■ Work instruction 1: In the Taj Mahal passage, copy the text word for word, beginning at the words "Finally the train" and stopping after the words "and book covers.".
■ Work instruction 2: According to the Taj Mahal passage, what five things did the writer see in the moment the sky turned red?
■ Work instruction 3: In the Taj Mahal passage, at what time did the writer get up to go to the Taj?

Finally the train began to move, lethargic after such a long break. Slowly but surely I was once again heading towards Agra. Being a typical tourist I was off to see the Taj Mahal. I couldn't not. But unlike others I was not expecting an experience of awe and wonder. It was a sight I had seen a million times over like the Mona Lisa or Eiffel tower, courtesy of Google image, coffee mugs, t-shirts, screen savers and book covers. 

Most of the time I feel like a terrible tourist. While crowds eagerly snap photos at precious landmarks, I feel like there is little point. Yes, I was there, but I didn't need to take a picture one million people had taken before. My reasoning lay in the assumption that wonder was better found in the unexpected moments. Birds swooping over power lines at day break, funny hats on serious old men and unexpected love letters in the post. Despite my grinch like views I got up at 4am and sleepily made my way through the darkness to the Taj.

The gates opened and the small group of tourists excitedly moved forward, passing surly security guards and the last of the merchandise vendors.They rushed forward, hands poised and ready on their camera shutters. Walking through an unassuming old arch suddenly the Taj came into view. It was huge. Surprisingly huge. And spectacular. As I stood gaping the sky broke into a bright shade of red, reflecting perfectly off the white marble monument. In that moment I saw architectural perfection, symmetry, romance, tragedy and beauty. My skin got goosebumps. The touristic grinch departed. I was moved. 

Finding a step to sit on I watched the sunrise and tried hard to commit the moment to memory, even pausing to take a photo. I knew it was a photo that had been taken one million times before but I couldn't not take it. I realised no day was quite like today and maybe those hoards of tourists were on to something. Each experience is individual. Each impression is unique. 

Even non believers can have their moments.

■ Data for analysis:
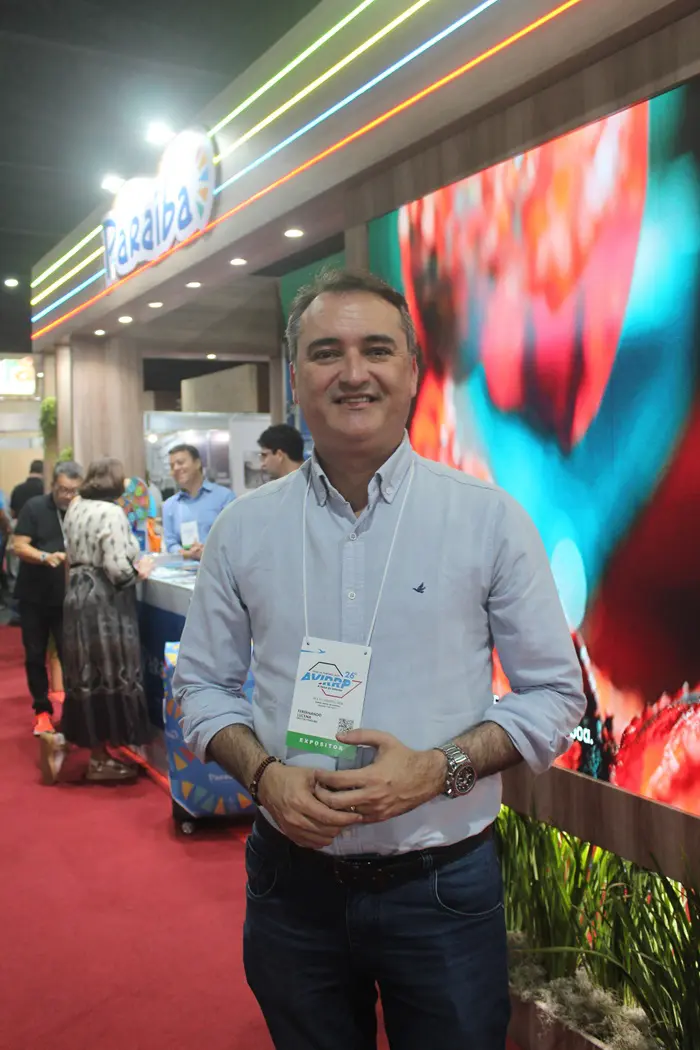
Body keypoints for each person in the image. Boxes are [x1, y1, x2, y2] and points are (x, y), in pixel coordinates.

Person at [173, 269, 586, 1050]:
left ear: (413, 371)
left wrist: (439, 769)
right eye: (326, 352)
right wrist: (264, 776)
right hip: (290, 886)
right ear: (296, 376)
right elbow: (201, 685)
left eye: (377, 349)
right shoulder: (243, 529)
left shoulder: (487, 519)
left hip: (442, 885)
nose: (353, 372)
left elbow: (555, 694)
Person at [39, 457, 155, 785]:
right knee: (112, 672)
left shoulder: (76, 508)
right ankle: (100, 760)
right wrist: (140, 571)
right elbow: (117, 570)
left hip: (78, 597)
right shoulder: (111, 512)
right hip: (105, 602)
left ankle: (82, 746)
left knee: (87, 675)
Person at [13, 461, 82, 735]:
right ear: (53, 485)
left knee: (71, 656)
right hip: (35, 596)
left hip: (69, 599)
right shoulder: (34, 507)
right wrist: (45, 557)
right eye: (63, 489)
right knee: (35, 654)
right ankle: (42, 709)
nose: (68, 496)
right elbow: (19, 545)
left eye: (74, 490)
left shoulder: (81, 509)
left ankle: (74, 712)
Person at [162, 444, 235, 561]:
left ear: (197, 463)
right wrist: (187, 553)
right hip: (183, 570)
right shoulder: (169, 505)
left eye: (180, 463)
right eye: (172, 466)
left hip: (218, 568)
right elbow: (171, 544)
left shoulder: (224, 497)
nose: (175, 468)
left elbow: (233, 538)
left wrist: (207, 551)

■ Task output 1:
Finally the train began to move, lethargic after such a long break. Slowly but surely I was once again heading towards Agra. Being a typical tourist I was off to see the Taj Mahal. I couldn't not. But unlike others I was not expecting an experience of awe and wonder. It was a sight I had seen a million times over like the Mona Lisa or Eiffel tower, courtesy of Google image, coffee mugs, t-shirts, screen savers and book covers.

■ Task output 2:
- architectural perfection
- symmetry
- romance
- tragedy
- beauty

■ Task output 3: At 4am.